Sometimes I write sad posts and upon reading them the next day, realize how immature they sound and delete them hoping no one important has read them already.
I want to keep this section happy.


Thursday, May 5, 2011

Sethupo to you too.

Depressing title but hey, only in South India.
In recent news, I have been feeling very happy and useless. To compensate for my lack of sleep this semester, I have been waking up mid-afternoon, mouth-open-with-a-pool-of-saliva-on-the-pillow for the past few days.
Also the Bombay weather with it's humidity and dirt makes my hair stand despite shampooing it every two days.
Which means I can make a Mohawk anytime I want, now.

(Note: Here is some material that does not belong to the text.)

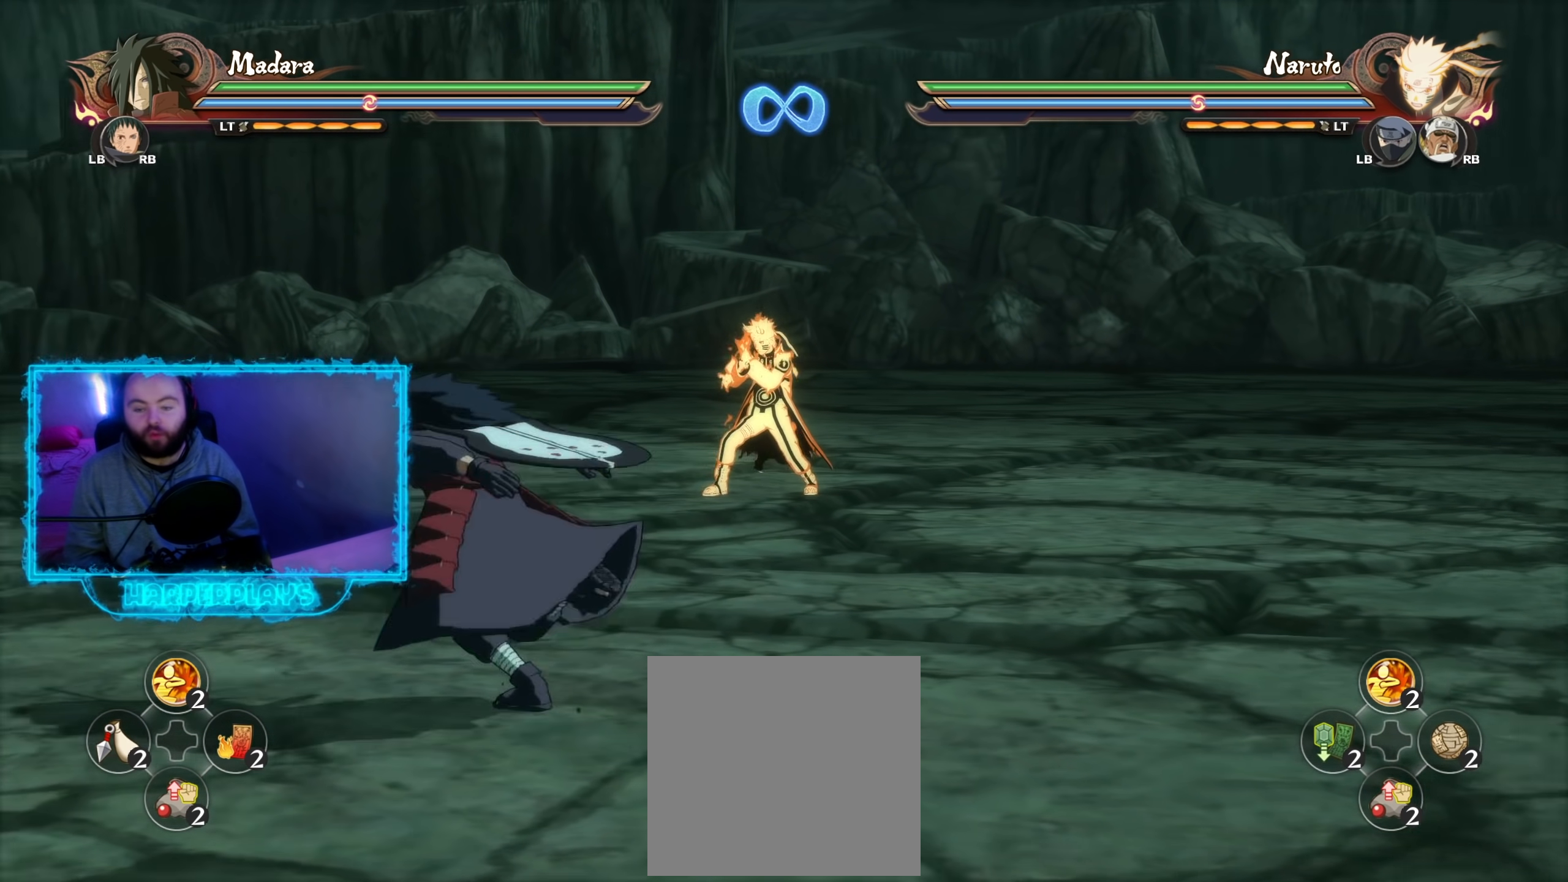
{"buttons": [], "left_stick": "center", "right_stick": "center", "events": [[300, "left_stick", "center"]]}
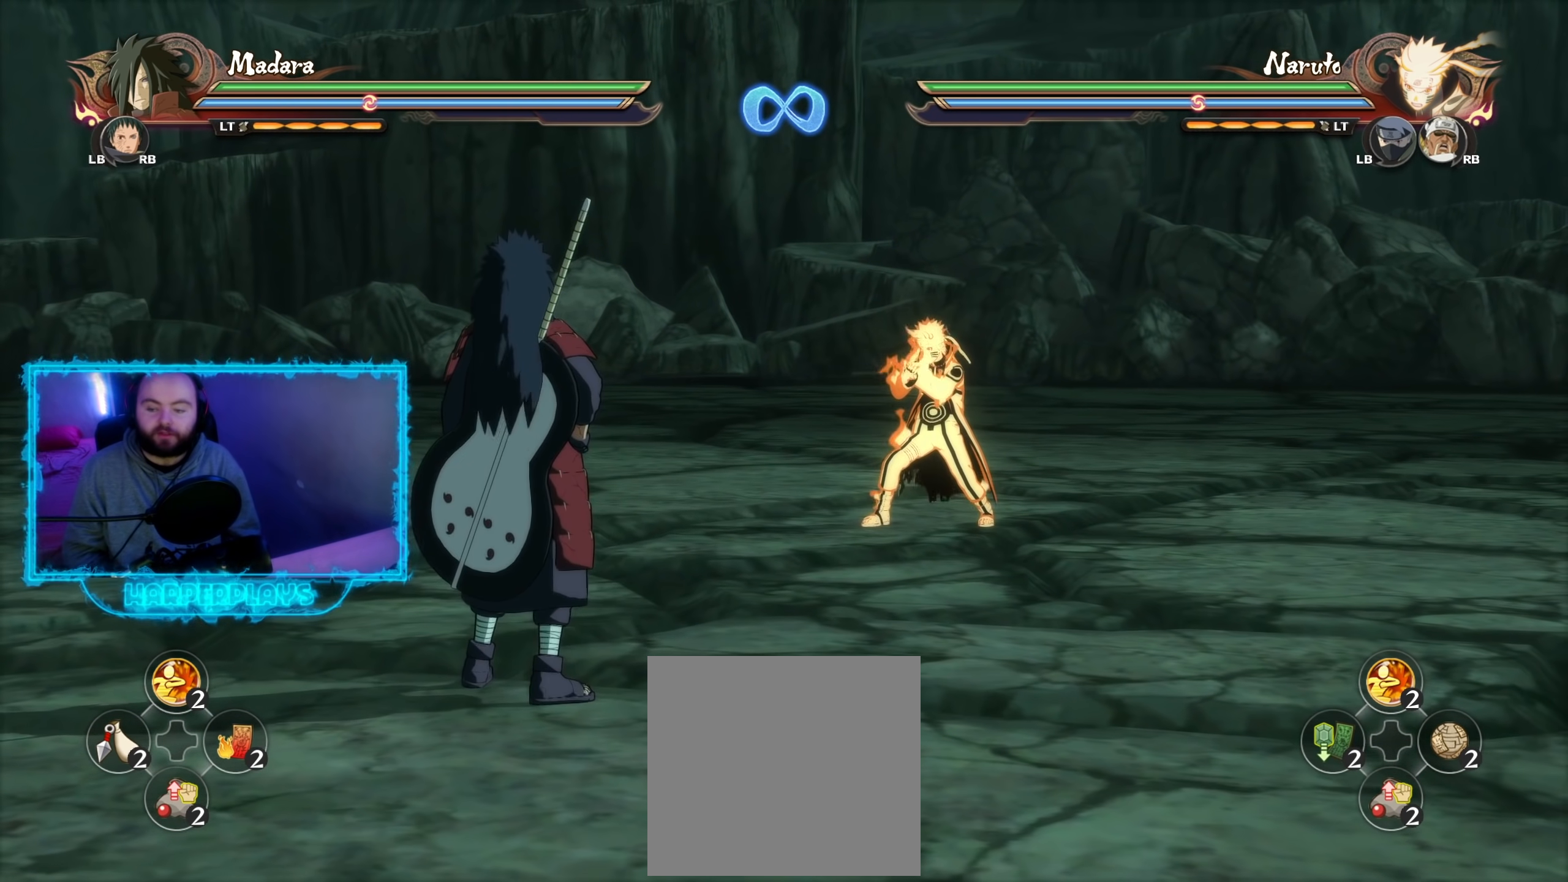
{"buttons": [], "left_stick": "center", "right_stick": "center", "events": []}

I met Jo yesterday and we sat on bean bags discussing certain art school specimens. And then, because we hadn't planned anything we decided to surprise Ray (two days before her math exam) and distract her from studies. We did well.
AND THEN WE WENT TO JUHU BEACH WHICH IS SO CLEAN NOW OMG. AND WE SAT ON THE WHITE SAND AND KEPT OUR LEGS ON THE BROWN SAND AND WE BURIED A CHILLY AND WE EVEN SAW FACES IN THE CLOUDS AND WATCHED THE SUNSET WHICH WAS SLIGHTLY WEIRD BECAUSE THE SUN LOOKED SO MUCH BIGGER YESTERDAY.

And IF TED WAS OUR FRIEND HE WOULD SAY "KIDS, LIFE TEACHES YOU MANY LESSONS. BUT IF AUNT JO HAD TO TEACH YOU THAT IN ONE LINE, SHE WOULD SAY THAT THE SUN LOOKS BIGGER ON THE DAYS YOU ARE HAPPY. SETHUPO.

And that's all folks.

Tuesday, May 3, 2011

I need to travel.

To sit in a bus with broken, rusted seats next to the window.
To feel a tad bit un-easy with all the women rubbing their massive handbags against my ears, unintentionally.




But for now, sitting at home in front of the AC in the humid Bombay heat, I'm doing just fine.